Consumer age range is from birth through high school. High school students are oftentimes returning for a re-check of their system with the possibility of replacing it with newer technology. However, occasionally a non-verbal, high school aged consumer begins an evaluation without any previous training in AAC.
Consumers with speech deficits, such as apraxia or dysarthria, often have a medical diagnosis of cerebral palsy, Down syndrome, developmental disabilities, autism, or congenital syndrome. Apraxia of speech is an impairment in the sequencing of speech sounds. Dysarthia is a speech disorder that is due to weakness or incoordination of the speech muscles.

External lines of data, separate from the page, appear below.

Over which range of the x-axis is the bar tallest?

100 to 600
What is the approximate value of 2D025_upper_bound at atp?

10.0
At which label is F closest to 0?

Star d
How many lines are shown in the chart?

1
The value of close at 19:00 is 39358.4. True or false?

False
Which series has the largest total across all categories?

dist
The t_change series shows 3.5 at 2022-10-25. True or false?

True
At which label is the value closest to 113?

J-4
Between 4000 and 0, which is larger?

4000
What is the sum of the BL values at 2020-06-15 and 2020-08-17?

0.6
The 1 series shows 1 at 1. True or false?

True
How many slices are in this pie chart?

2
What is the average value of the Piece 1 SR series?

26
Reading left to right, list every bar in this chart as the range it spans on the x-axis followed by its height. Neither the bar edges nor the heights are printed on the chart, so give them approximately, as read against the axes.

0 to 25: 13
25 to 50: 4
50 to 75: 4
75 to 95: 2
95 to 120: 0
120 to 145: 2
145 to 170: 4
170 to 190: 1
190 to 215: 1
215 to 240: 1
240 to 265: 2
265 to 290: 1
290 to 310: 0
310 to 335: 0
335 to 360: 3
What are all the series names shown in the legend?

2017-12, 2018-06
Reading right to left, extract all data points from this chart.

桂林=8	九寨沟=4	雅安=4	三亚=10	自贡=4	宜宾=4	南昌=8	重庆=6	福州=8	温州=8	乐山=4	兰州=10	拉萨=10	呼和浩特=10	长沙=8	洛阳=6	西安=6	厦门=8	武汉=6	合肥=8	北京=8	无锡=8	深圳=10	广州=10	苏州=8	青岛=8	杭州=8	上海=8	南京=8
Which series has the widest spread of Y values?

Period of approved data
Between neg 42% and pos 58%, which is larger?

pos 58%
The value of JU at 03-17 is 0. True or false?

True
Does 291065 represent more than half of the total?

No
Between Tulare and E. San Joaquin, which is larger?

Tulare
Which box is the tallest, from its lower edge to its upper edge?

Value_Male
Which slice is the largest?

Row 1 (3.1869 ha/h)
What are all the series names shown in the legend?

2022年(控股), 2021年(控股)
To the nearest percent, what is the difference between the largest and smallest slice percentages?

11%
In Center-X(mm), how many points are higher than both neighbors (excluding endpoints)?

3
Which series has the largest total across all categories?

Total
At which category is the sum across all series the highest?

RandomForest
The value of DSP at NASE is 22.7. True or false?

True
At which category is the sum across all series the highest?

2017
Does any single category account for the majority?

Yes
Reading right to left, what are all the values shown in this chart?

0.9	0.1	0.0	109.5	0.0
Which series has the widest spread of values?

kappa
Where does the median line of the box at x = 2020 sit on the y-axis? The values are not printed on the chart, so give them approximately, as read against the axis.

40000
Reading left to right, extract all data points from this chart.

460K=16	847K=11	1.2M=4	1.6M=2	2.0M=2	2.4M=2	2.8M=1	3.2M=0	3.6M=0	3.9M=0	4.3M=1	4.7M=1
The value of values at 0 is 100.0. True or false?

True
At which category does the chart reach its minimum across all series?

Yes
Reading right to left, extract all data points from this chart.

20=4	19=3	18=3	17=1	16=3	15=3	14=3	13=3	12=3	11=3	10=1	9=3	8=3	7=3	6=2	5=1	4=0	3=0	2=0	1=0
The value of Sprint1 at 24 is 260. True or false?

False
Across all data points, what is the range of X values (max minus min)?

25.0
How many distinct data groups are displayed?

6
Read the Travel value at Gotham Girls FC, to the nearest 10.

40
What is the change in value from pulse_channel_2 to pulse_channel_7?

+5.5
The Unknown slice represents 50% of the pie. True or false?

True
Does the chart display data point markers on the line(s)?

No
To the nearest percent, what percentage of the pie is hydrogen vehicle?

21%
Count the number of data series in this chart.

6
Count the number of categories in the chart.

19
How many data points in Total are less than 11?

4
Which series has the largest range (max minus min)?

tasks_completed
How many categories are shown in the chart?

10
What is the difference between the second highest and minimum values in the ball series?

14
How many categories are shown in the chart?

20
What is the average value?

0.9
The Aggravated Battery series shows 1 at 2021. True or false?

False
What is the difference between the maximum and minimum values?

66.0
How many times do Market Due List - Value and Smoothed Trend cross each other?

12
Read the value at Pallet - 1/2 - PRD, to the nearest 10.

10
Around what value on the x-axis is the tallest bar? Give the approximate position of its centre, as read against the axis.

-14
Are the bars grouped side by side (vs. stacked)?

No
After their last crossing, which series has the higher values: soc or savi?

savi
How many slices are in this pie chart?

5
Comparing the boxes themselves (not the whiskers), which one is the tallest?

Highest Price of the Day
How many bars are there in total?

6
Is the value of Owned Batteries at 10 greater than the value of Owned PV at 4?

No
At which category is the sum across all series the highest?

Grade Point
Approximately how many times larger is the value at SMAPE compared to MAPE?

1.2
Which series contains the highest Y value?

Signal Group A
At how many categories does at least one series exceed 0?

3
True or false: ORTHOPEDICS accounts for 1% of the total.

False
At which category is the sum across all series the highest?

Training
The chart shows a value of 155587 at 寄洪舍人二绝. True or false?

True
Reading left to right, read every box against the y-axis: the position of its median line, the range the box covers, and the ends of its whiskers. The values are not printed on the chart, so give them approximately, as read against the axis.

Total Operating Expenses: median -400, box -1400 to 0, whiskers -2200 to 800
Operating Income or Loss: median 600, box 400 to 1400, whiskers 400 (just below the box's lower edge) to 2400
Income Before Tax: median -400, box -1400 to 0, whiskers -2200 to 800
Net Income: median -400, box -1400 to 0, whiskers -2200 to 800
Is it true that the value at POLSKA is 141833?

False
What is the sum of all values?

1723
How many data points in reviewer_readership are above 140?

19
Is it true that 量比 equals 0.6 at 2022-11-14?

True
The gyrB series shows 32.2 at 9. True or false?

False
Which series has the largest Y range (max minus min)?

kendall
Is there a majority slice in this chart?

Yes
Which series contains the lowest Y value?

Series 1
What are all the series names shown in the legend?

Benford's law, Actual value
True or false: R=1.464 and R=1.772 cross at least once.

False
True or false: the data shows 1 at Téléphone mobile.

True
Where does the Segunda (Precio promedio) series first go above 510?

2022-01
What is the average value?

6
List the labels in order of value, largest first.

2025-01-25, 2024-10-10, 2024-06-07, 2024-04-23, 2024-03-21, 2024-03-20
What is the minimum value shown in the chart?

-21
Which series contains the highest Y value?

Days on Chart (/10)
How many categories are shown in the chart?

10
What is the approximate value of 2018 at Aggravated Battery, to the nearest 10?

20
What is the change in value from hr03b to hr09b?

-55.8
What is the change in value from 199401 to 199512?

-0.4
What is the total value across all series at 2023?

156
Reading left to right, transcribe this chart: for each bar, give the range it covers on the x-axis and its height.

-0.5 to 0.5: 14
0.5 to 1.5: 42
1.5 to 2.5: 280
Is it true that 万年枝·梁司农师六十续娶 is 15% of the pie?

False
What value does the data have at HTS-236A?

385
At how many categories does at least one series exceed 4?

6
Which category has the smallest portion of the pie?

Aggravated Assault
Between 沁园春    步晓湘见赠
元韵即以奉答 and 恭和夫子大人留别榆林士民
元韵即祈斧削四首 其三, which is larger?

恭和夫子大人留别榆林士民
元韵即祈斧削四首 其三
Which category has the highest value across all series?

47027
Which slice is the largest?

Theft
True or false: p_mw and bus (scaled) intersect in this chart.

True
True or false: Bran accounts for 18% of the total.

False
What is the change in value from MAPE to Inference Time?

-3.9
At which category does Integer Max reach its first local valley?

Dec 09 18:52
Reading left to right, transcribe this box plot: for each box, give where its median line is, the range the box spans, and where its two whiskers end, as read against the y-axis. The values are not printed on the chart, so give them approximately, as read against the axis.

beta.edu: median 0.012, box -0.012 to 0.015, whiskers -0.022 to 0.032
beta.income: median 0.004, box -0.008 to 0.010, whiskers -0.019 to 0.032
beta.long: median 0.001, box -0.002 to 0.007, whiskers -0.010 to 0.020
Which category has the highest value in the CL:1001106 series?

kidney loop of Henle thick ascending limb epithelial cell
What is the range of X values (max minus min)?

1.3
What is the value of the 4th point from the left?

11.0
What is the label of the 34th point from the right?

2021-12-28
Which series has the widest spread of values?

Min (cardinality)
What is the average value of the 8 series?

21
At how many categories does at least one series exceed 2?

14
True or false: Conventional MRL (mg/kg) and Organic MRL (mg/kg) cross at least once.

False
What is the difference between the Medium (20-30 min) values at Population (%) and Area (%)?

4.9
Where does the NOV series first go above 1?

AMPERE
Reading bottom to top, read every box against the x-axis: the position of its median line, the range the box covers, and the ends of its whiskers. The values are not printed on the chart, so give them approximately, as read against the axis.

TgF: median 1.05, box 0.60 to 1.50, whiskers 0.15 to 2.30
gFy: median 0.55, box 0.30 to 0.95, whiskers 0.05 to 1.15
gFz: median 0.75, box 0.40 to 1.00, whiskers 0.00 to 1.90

Children with learning disabilities also benefit from the use of assistive technology. These children generally are verbal but have issues with writing and organization of thought. Therapists look at software and lower-tech equipment to address these issues.
An AAC Device Does More than Speak!
A speech device can also address environmental control. A consumer is trained to use his/her communication device or other technology to operate lighting, media devices, the television, the bed, and virtually anything electrical—even run the blender, if that's what is wanted!
AAC Devices have more Capabilities when used with a Computer
An AAC device can also be used in conjunction with a computer as the keyboard or tool for generating writing. The ultimate goal for a consumer is to be literate, so therapy often addresses literacy skills, as well as communication. A child who can spell out a word letter-by-letter or program in his own sentences can achieve independence in communication.
Overall, the focus of the evaluation and treatment processes is to facilitate functional communication for a child across all environments.
Kelli McKeough, a certified speech-language pathologist at Infinitec West, was our consultant for this guide. Previously, Kelli worked as Computer Systems Analyst, writing software. While doing volunteer work with two of her friends-an audiologist and a speech-language pathologist-Kelli became very interested in speech pathology. So much so, that she went back to school and earned a master's degree in speech-language pathology. Kelli and the entire staff at Infinitec West are specialists in assistive technology.